TASK INSTRUCTIONS:
(1) According to the passage on Indiana asbestos claims, which two bodies have often grappled with how to treat asbestos cases given the long latency period?
(2) From the passage on Indiana asbestos claims, quote the text starting at "Injuries caused by" and ending at "Mar. 2, 2016).".

EXERCISE PASSAGE:
##############################
Injuries caused by asbestos do not manifest until many years after exposure. Given this long latency period, the Indiana Supreme Court and General Assembly have frequently grappled with how to appropriately ensure that asbestos plaintiffs get a day in court while also ensuring that manufacturers are not forced to defend stale claims. The ongoing dialogue between the court and legislature on this topic has charted a meandering course leaving litigants unsure of the value of their claims and defenses. Much to the chagrin of potential plaintiffs and defendants alike, limits on asbestos actions were invalidated, resurrected and then finally invalidated again in Myers v. Crouse-Hinds Div. of Cooper Indus., Inc., ___ N.E.3d ___, Nos. 49S00–1502–MI–119, 49S00–1501–MI–35, 49S00–1501–MI–36, 2016 WL 825111 (Ind. Mar. 2, 2016).
##############################
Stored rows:

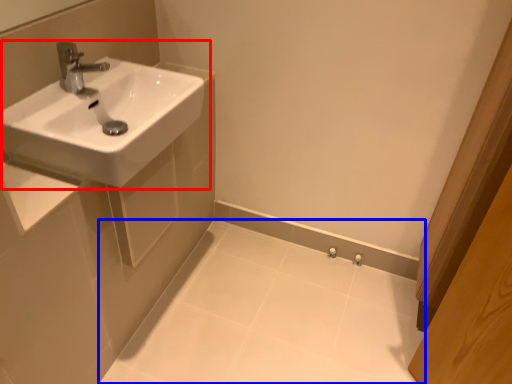
Question: Which point is further to the camera, sink (highlighted by a red box) or porcelain (highlighted by a blue box)?

Choices:
 (A) sink
 (B) porcelain

Answer: (B)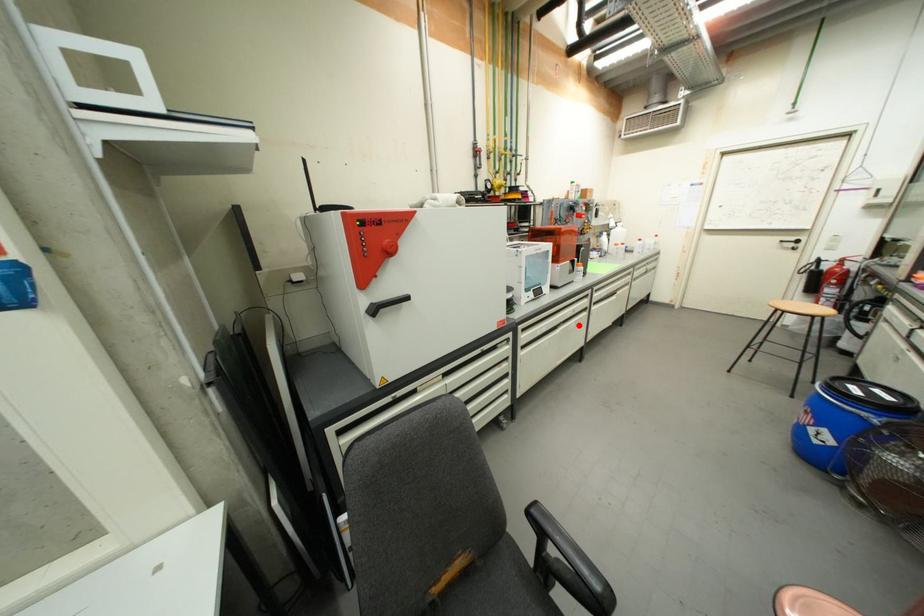
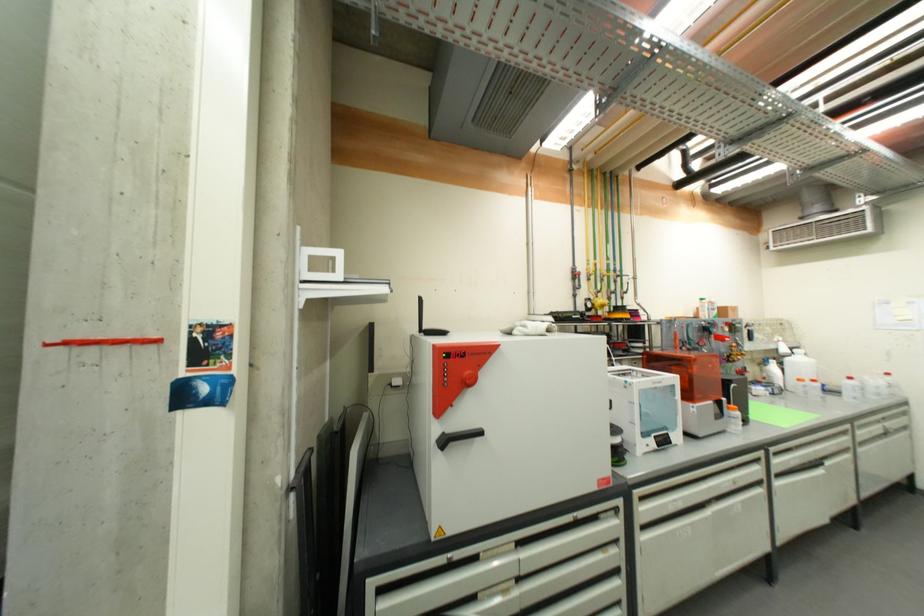
Question: A red point is marked in image1. In image2, is the corresponding 3D point closer to the camera or farther? Reply with the corresponding letter.

Choices:
 (A) The corresponding 3D point is closer.
 (B) The corresponding 3D point is farther.

Answer: (A)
##############################
ANSWERS FOR THIS EXERCISE:
(1) The Indiana Supreme Court and the General Assembly.

(2)
Injuries caused by asbestos do not manifest until many years after exposure. Given this long latency period, the Indiana Supreme Court and General Assembly have frequently grappled with how to appropriately ensure that asbestos plaintiffs get a day in court while also ensuring that manufacturers are not forced to defend stale claims. The ongoing dialogue between the court and legislature on this topic has charted a meandering course leaving litigants unsure of the value of their claims and defenses. Much to the chagrin of potential plaintiffs and defendants alike, limits on asbestos actions were invalidated, resurrected and then finally invalidated again in Myers v. Crouse-Hinds Div. of Cooper Indus., Inc., ___ N.E.3d ___, Nos. 49S00–1502–MI–119, 49S00–1501–MI–35, 49S00–1501–MI–36, 2016 WL 825111 (Ind. Mar. 2, 2016).